Well, I say problem, but if truth be told, it isn’t always a problem, especially when I hit it big. Like last night, for instance, when I managed to win us a spot dancing at the ‘Silver Sandal’ night club! Or alternatively, how I won your affections from that sleazy crooner who was singing there, Ricardo Romero (Georges Metaxa). 

But then again, that’s most probably why what next transpires goes heel, toe-toe, heel, toe-toe, when you suddenly discover that I’m engaged to be married. As a gambler finds it hard to get out of debt - an elegant dance teacher starts to break a sweat - a couple of clowns jive and sing and fret - and at the end of the day, please remember, sometimes true love is always worth a bet.




THE REVIEW: 
Can you guess what I did when I finished watching ‘Swing Time’? Oi! Cut that out this instant! As I would never freeze-frame Ginger Rogers and fixate on her Jammie Dodgers! No. Never on a Sunday. What I did instead involved me jumping (falling) out of my chair (sofa) so I could dance (seizure) like a champ (chump). Seriously, folks, that’s how this musical made me feel. It made me feel like I was dancing on air due to its elegant and rather charming demeanor. And trust me, when I say charming, I really do mean charming, with a capital ‘C’, even though it did possess one fundamental flaw.

Swing Time - Fred Astaire and Ginger Rogers
The story. The story was shit. Not totally shit. But it did smell in places because it had a fairly flimsy narrative structure and its character development was minimal at best. Basically, the overall plot revolved around a dancer who goes to New York City in order to earn enough money so he can marry a woman from his hometown. Along the way, however, he accidentally meets a dance teacher and they accidentally fall in love, yadda-yadda-yadda, bing-bang-bong, etc-etc-etc. The end! So, as you can see, this story isn’t an original story and a fair portion of it relies heavily on coincidence and happenstance. But, if truth be told, it doesn’t matter that it’s not an original story, because it’s main saving grace relies on everything else. And trust me -- again -- I do mean everything, ranging from its tone, to its style, to its overall musicality.

You see, unlike a classic Busby Berkeley musical, this one attempts to tell us a jovial romance that features a selection of highly detailed dance routines, rather than painting the screen with a deluge of synchronized showgirls performing to a plethora of musical set pieces.
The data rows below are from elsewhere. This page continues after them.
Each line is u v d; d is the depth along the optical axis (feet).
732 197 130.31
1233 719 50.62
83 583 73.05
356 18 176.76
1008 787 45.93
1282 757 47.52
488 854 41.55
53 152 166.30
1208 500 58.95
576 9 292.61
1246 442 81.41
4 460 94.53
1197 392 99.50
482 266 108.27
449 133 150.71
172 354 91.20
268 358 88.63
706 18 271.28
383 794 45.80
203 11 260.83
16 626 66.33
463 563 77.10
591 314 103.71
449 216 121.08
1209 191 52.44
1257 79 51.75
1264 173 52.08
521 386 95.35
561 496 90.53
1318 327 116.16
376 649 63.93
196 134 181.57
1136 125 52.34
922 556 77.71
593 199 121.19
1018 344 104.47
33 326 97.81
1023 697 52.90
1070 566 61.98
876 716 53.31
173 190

From start to finish, we are treated to six musical interludes in total, with two of them solely on singing and the rest a mixture of music and dance. Stylistically, most of the accompanying music was either based on a swing tune or a ballad, and included such majestic melodies as ‘Never Gonna Dance’, ‘A Fine Romance’, ‘Pick Yourself Up’, and ‘The Way You Look Tonight’, among others, each composed by Jerome Kern (music) and Dorothy Fields (lyrics).


Swing Time - Fred Astaire and Ginger Rogers


Now, on an aesthetic level, the visual look of this film was very much of its time, the 1930s, and mostly comprised two-tone Art Deco furnishings, clothing, and designs, that were either very elegant or very debonair on screen. Fred Astaire, for instance, generally wore a slim-fit version of a top hat and tails, whereas Ginger Rogers, on the other hand, opted to put on chiffon dresses, plush mink coats, and nicely proportioned ball-gowns. The numerous sets and backgrounds were likewise in vogue, and normally constituted lavishly decorated ballrooms, the odd mahogany hallway or entrance, plus of course, a side room of some description.

Swing Time - Movie Posters
Anyway, that’s enough of that for the time being, because now would be a pretty good time to sit back, relax, and check out the following filmic facts: (1) RKO first released this eight-hundred-and-eighty-six thousand dollar production in New York, New York, on the exact same day we now celebrate ‘National Just Because Day’. It was on the 27th of August, 1936, and it managed to claw back two-point-six million dollars at the Box Office. (2) Loosely translated, this project was entitled ‘Winter Madness’ in Italy, ‘Playboy’ in Poland, and during post-production, it was given two working titles: ‘I Won't Dance’ and ‘Never Gonna Dance’. (3) Originally, this film began with a musical number entitled, "It's Not in the Cards", which was eventually cut from the final print because no one thought it was very good. (4) One of the taglines used to promote this picture, states: ‘A glorious songburst of gaiety and laughter!’. (5) The majority of this movie was shot inside Paramount Studios, Stage Two, located at 5555 Melrose Avenue, Hollywood, Los Angeles, although a couple of sequences were shot on location in downtown LA, including La Grande Station. (6) If you noticed something odd about the creamy shampoo placed on Ginger Rogers’s hair, then you might like to know that this wasn’t shampoo at all, but rather, whipped cream, because real shampoo dried too quickly, and they needed it to stay frothy so Fred could sing the song, ‘The Way You Look Tonight’. (7) Near the start of the film, we are presented with a silly sequence where Fred is reprimanded for not marrying Margaret Watson, as played by Betty Furness. Well, the man who reprimanded Fred is Margaret’s father, Judge Watson, and in real life, he just so happens to be the character actor, Landers Stevens, who's the father of George Stevens, the director of this film. (8) It took 47 takes to complete the climax of the "Never Gonna Dance" sequence. According to Ginger Rogers, this was a particularly hard sequence to complete because of the amount of spins incorporated into the routine, causing her feet to bleed.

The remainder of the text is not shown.